Hmmmm…..regardless of your stance on GMO food (or bioengineered, as the term may be), it is hard for us to envision these fish as anywhere near the same as our wild salmon, healthily growing in the nutrient-rich cold ocean waters. It seems almost misleading to call them salmon, since nothing in their life cycle (raised in fresh water pens in land-locked Indiana!) resembles wild salmon. Maybe another name would be petri-dish salmon?
From their very beginnings, our wild Alaska salmon are nourished daily by the unique interplay of sunlight, precipitation, lush vegetation, and animal life that filters into the pristine natal streams and freshwater lakes where they first come to being. The sockeye salmon we catch spend their first two years in Karluk Lake, located in the heart of the 1.9 million acres of undeveloped wilderness that is the Kodiak National Wildlife Refuge, where Kodiak bears roam freely and grow to such large size exactly because of the abundance of rich sockeye salmon in their diets. If you were to visit the Refuge, you’d find a deep quiet but not silence. Once your float plane took off you’d hear the land breathing. There’s always the gentle rush of streams and waterways crisscrossing the island, coursing down mountains and away to the ocean, the wind in the mix of tall grasses and woven alder thickets, the lap or crash of waves on a beach depending on the weather, and the songs of so many birds. This is what births our salmon (and the up to 30 million salmon caught by Kodiak fishermen annually) and the ecosystem they themselves feed.
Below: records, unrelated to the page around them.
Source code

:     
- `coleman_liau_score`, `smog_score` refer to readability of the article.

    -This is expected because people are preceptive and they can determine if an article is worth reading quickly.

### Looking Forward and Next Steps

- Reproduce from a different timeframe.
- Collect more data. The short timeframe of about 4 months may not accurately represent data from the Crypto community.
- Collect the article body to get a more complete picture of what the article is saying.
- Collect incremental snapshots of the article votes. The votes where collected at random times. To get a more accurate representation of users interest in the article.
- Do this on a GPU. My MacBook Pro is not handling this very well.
When these wild fish sense that it’s time to leave the “nest,” the juveniles swim out to sea - first into the cold and swift waters of the Shelikof Strait that separates the west side of Kodiak Island from the vast volcanic peaks and glacial-carved bays of the uninhabited mainland Katmai coast - and then on to the greater ocean, spending a few years sleekly moving with the currents and winds. Traveling thousands of miles in the swirling salty ocean, our salmon feed on marine organisms, krill, and phytoplankton - the foods that make their flesh so brilliant it’s almost unbelievable and so chock full of all the omega-3’s we humans (and bears) can’t get enough of.
As these silvery marvels make their way back toward their spawning grounds, Alaska’s commercial fishermen are allowed a highly regulated harvest, certified as sustainable, to ensure our salmon will return to Karluk lake and perpetuate the cycle of life, broader than themselves and humans. Our participation in this natural food chain is the heart of what inspires us to live this life. Now more than ever, we are unspeakably grateful to be able to feed our corner of the world, from the wild! Let’s eat from a healthy planet, not one concocted by scientists in lab.